Ten priority actions to tackle zoonotic TB in people and bovine TB in animals
The roadmap, supported by the four partners, articulates ten priority actions that human and animal health actors should take, and defines milestones for the short- and medium-term:
IMPROVE THE EVIDENCE BASE
1. Systematically survey, collect, analyse and report better quality data on the incidence of zoonotic TB in people, and improve surveillance and reporting of bovine TB in livestock and wildlife.
2. Expand availability of appropriate diagnostic tools and capacity for testing to identify and characterize zoonotic TB in people.
3. Identify and address research gaps in zoonotic and bovine TB including epidemiology, diagnostic tools, vaccines, effective patient treatment regimens, health systems, and interventions coordinated with Veterinary Services.
REDUCE TRANSMISSION BETWEEN ANIMALS AND HUMANS
4. Develop strategies to improve food safety.
5. Develop capacity of the animal health sector to reduce the prevalence of TB in livestock.
6. Identify key populations and risks pathways for transmission of zoonotic TB.
STRENGTHEN INTERSECTORAL COLLABORATION
7. Increase awareness of zoonotic TB, engage key public and private stakeholders and establish effective intersectoral collaboration.
8. Develop and implement policies and guidelines for the prevention, surveillance, diagnosis, and treatment of zoonotic TB, in line with intergovernmental standards where relevant.
9. Identify opportunities for community-tailored interventions that jointly address human and animal health.
10. Develop an investment case to advocate for political commitment and funding to address zoonotic TB across sectors, at the global, regional and national levels.
Many of these recommended interventions for controlling bovine and zoonotic TB will also bring substantial benefits for the prevention of other zoonotic and food-borne diseases, for example caused by Brucella.
Addressing the animal health and socio-economic impact of zoonotic TB
The impact of zoonotic TB extends beyond human health.
Dr Matthew Stone, OIE Deputy Director General, International Standards and Science, noted, “Preventing and controlling bovine TB at its animal source is crucial to avoid its transmission to humans, improve food safety and protect the livelihood of many rural communities. To this aim, the implementation of strategies based on international standards and a cross-sectorial approach will enable improved surveillance and diagnosis of the disease in animals and consequently reduce the risks for humans”.

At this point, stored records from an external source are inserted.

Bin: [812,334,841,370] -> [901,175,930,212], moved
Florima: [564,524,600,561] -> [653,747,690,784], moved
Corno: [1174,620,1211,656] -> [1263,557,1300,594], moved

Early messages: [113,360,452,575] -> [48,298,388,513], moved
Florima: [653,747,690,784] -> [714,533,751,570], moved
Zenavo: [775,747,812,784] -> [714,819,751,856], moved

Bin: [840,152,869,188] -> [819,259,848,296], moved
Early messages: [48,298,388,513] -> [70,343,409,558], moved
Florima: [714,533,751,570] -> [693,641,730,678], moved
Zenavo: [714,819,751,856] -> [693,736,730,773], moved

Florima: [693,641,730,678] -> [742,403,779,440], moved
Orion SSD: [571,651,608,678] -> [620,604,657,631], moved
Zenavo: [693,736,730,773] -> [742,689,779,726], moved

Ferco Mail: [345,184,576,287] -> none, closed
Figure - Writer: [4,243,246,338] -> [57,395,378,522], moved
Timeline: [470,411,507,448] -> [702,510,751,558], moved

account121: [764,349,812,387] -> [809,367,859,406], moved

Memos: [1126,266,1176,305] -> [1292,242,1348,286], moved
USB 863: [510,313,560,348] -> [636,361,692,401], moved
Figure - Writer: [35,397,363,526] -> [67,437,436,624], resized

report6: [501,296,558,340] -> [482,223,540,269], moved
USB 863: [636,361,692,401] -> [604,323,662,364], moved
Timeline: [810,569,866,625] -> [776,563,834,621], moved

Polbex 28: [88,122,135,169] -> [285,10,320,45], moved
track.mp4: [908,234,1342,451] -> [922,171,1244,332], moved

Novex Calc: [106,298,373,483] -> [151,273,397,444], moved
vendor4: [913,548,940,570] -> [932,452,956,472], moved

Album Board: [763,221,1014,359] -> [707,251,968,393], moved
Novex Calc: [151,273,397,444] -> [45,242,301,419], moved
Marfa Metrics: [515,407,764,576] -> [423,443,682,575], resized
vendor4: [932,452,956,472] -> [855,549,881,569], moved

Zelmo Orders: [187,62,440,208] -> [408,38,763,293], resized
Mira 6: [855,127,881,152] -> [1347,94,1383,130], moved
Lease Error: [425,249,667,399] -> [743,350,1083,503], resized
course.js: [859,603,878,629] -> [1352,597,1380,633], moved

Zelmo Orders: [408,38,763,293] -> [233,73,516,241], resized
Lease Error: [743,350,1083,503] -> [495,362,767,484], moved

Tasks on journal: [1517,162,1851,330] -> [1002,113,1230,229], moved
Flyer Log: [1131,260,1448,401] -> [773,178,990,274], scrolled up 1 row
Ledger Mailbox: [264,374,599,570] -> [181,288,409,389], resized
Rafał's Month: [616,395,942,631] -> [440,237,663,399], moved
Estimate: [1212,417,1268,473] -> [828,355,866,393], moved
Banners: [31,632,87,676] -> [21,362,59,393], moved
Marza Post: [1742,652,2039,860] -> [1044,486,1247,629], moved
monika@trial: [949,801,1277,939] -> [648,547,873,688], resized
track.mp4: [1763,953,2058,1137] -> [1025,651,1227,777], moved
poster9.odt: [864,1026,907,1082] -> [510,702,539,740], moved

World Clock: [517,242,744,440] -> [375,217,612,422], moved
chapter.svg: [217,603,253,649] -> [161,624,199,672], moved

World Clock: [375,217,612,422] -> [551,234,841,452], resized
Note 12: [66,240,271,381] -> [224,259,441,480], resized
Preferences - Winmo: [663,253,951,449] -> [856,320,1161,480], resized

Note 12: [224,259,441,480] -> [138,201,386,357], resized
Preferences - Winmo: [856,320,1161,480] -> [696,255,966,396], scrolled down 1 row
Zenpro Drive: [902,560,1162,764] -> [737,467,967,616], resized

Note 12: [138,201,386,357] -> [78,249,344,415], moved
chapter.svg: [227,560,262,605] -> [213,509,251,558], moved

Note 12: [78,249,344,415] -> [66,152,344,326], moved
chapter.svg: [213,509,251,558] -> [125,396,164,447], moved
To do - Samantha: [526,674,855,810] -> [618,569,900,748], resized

Bovine TB also threatens animal welfare and those with livelihoods based on livestock. The disease can economically devastate cattle production with losses related to animal production, markets and trade, as well as costs incurred to implement surveillance and control programmes. In order to eliminate the disease, domestic livestock found to be infected with bovine TB must be slaughtered under veterinary supervision.
Wealthier countries are affected as well. In the U.S., more than US$200 million were required in emergency funding between 2000 and 2008 to respond to bovine TB outbreaks. Wildlife can also be infected, serving as a reservoir of infection for livestock and people. This can potentially threaten wildlife conservation efforts.
The roadmap is a critical call for action to energize the response and resources urgently needed to tackle zoonotic and bovine TB.